Борис Дубин: "Мы ощущаем общность в бессилии и неспособности управлять собственной жизнью"
Новости, повествующие о том или ином проявлении насилия, традиционно занимают первые строчки медийных рейтингов. Возможности сведения счетов между людьми по очень и очень разным основаниям все совершенствуются и изощряются. Леденящее обаяние насилия в значительной степени создает ауру плавного течения нашей жизни. Велик соблазн – да он в значительной степени и реализуется – воспринимать прямое, зримое насилие как цельный феномен, в противостоянии которому состоит одна из главных задач прогрессивного человечества. Эта позиция не то что не исчерпывает сути проблемы, она не приближает к ней ни на шаг. Необходим подъем над застящей глаза эмпирикой, только в этом случае появится возможность проникнуть под покров этого неизбывного человеческого проявления.
Одну из таких попыток совершил знаменитый словенский интеллектуал Славой Жижек в работе с простым названием «О насилии». Он представил триаду: субъективное насилие – прямое насилие, совершаемое зримой силой; «символическое насилие», воплощенное в языке; «системное насилие», которое возникает в результате работы политических, экономических и прочих институтов.
Оттолкнувшись от этой структуры, MoReBo решил обсудить две последние формы.
- Борис Владимирович, могли бы вы обозначить социологический подход к проблеме насилия?
- Тема насилия чрезвычайно важна для нашей страны и нашего человека, тем более сейчас, когда стала возрастать частота и жесткость вспышек насилия и со стороны государства, и со стороны отдельных групп, и со стороны отдельных людей. Вот несколько соображений.
Акт насилия демонстрирует, что определяющая ситуацию сторона переходит к другому типу отношений – на прежнем языке она общаться не будет. Акт насилия обозначает, что определенному человеку или сообществу отказано в качествах полноправного социального и культурного субъекта, поэтому его можно уничтожить. И третий важный для нашей страны момент: мы имеем дело с беспрецедентным по масштабу, жесткости и постоянству применением насилия со стороны государства по отношению к отдельным гражданам и группам. Для стран, претендующих на статус современных, такой объем и жесткость актов государственного насилия против частных лиц и их разного рода объединений – феномен совершенно невиданный. Насилием пронизаны отношения в большинстве институций и коммуникаций, в которые российский человек вступает на протяжении жизни.

● Набор заданий
**1.** Ответьте на вопросы по тексту о насилии:
(a) Как называется работа Славоя Жижека, упомянутая в тексте?
(b) Какие две формы насилия из триады Жижека решил обсудить MoReBo?
(c) Со стороны кого, по словам Бориса Дубина, возрастают частота и жесткость вспышек насилия?
**2.** Подхватите текст о насилии и продолжите его сразу после последнего предложения.

● Раздел данных
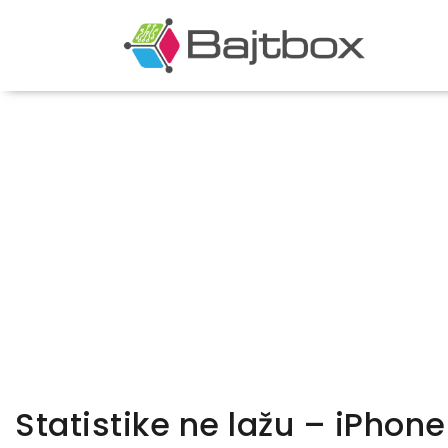
Statistike ne lažu – iPhon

● Ответы к заданиям
**1.**
(a) «О насилии».
(b) Символическое насилие и системное насилие.
(c) Со стороны государства, отдельных групп и отдельных людей.

**2.**
Первое – семья. По нашим данным, до трети взрослого населения нашей страны так или иначе сталкивалось с насилием в семье. Около четверти женщин признается в том, что в браке им приходилось становиться объектом насилия. Такое же количество детей признается в том, что подвергалось насилию.
Далее – армия. 60 процентов молодых людей, прошедших армию, испытывали на себе насилие старших по званию и старослужащих.
Обратимся к взрослой жизни, сразу бросается в глаза словесное насилие – мат. Четверть населения признается в его употреблении.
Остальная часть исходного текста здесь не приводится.